THE RECORDS
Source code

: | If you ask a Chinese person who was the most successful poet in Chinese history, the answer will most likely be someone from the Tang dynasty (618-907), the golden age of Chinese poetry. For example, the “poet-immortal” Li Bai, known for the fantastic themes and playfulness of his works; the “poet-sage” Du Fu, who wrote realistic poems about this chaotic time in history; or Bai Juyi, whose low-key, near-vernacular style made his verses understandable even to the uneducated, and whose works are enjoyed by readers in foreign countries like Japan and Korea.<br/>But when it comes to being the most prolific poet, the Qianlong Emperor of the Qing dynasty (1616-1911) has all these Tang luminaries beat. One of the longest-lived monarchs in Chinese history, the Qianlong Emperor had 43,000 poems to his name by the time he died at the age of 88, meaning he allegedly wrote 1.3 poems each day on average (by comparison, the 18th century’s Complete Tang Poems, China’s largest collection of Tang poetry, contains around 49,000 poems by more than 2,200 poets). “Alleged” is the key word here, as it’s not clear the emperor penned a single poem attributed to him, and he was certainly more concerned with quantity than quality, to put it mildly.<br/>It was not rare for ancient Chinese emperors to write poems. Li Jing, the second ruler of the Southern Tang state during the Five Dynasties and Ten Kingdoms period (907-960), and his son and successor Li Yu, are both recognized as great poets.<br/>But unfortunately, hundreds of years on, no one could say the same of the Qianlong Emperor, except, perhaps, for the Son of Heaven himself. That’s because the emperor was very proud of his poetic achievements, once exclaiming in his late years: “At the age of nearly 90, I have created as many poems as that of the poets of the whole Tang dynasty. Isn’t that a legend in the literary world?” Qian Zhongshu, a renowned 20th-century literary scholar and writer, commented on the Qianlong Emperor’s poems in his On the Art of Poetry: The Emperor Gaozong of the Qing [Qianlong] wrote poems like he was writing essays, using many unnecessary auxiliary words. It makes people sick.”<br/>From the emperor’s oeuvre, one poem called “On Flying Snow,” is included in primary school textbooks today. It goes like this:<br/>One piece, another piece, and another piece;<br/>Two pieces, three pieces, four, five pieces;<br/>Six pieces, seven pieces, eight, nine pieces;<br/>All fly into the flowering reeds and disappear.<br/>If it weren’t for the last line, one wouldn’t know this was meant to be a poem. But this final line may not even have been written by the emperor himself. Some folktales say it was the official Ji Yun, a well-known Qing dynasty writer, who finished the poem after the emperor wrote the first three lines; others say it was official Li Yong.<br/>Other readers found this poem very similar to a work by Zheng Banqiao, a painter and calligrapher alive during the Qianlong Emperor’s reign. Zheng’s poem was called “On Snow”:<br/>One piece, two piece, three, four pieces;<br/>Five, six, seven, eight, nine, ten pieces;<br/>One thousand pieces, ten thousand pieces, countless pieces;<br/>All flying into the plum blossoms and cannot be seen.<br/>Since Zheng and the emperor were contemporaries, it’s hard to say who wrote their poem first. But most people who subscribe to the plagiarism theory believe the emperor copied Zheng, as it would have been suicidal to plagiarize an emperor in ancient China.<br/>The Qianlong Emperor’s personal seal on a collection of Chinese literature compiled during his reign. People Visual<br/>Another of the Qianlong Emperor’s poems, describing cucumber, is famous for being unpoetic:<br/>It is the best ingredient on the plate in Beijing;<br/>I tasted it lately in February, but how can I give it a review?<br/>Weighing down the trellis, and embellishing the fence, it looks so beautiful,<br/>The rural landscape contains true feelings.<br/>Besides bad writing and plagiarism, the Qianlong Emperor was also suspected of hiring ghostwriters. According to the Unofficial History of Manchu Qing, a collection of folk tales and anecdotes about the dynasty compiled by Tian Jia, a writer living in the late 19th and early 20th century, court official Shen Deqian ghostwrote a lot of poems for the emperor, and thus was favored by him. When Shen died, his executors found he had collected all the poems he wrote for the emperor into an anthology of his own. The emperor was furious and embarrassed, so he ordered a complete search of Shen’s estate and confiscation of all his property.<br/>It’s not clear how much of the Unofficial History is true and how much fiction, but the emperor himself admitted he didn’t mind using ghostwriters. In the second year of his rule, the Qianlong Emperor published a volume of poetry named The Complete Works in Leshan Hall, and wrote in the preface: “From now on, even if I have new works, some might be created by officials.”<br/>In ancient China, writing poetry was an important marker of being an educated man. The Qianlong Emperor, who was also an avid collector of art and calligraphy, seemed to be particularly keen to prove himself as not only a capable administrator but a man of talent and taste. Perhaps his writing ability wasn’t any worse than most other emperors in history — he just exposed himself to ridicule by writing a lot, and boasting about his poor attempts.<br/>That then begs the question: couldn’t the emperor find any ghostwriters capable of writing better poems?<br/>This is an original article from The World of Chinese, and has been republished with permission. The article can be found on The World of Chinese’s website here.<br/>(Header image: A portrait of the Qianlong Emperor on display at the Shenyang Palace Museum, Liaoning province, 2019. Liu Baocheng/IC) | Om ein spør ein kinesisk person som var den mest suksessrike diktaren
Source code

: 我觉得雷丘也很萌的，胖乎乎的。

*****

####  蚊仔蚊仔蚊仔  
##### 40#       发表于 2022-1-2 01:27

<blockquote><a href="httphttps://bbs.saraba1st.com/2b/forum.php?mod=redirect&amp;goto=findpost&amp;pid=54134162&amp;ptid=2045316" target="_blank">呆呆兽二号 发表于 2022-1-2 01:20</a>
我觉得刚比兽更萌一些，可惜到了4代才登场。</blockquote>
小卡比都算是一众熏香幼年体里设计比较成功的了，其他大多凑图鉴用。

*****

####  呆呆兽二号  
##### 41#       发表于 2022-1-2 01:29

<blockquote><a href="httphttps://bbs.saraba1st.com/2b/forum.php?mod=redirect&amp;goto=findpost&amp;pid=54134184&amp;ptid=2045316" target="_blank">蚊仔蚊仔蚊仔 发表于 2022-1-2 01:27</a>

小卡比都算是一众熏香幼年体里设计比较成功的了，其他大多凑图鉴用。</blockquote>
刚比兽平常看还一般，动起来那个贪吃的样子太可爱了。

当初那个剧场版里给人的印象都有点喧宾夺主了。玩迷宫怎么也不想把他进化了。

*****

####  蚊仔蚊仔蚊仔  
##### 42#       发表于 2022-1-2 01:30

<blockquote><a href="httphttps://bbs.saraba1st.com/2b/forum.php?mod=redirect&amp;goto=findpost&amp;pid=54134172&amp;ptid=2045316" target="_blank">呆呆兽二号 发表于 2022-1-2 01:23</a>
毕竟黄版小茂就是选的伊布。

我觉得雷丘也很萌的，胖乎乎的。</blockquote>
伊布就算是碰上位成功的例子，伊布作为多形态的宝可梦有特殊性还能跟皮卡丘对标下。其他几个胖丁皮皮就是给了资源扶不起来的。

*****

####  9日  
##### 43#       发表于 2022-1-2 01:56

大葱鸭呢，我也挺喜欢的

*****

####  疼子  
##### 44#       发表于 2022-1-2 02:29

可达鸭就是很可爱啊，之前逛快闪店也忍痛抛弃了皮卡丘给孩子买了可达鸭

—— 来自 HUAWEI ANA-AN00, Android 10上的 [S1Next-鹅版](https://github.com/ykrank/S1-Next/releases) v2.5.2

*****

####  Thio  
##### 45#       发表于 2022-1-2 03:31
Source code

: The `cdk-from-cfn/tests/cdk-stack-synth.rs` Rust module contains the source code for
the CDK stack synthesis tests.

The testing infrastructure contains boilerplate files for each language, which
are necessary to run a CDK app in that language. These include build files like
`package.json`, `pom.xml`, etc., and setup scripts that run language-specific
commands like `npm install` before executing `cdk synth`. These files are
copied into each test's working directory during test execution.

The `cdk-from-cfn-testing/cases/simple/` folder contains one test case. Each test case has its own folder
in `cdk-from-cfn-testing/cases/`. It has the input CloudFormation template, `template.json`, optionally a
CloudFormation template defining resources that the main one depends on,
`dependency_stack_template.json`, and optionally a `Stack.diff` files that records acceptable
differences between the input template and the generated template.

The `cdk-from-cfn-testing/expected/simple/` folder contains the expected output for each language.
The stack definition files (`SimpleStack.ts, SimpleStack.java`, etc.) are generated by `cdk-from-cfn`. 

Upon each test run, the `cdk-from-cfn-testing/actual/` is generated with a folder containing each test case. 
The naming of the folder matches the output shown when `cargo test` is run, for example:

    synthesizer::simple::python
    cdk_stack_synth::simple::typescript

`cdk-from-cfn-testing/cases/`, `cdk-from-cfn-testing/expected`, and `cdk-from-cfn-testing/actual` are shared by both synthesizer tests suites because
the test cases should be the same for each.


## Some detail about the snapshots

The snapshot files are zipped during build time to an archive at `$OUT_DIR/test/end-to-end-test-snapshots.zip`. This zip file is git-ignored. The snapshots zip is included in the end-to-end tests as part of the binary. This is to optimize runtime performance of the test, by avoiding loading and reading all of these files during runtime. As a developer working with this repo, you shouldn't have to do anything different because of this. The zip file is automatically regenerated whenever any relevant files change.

REQUEST
Read the listing line by line, and copy each line in which the word "optionally" is found.

RESPONSE
in `cdk-from-cfn-testing/cases/`. It has the input CloudFormation template, `template.json`, optionally a
`dependency_stack_template.json`, and optionally a `Stack.diff` files that records acceptable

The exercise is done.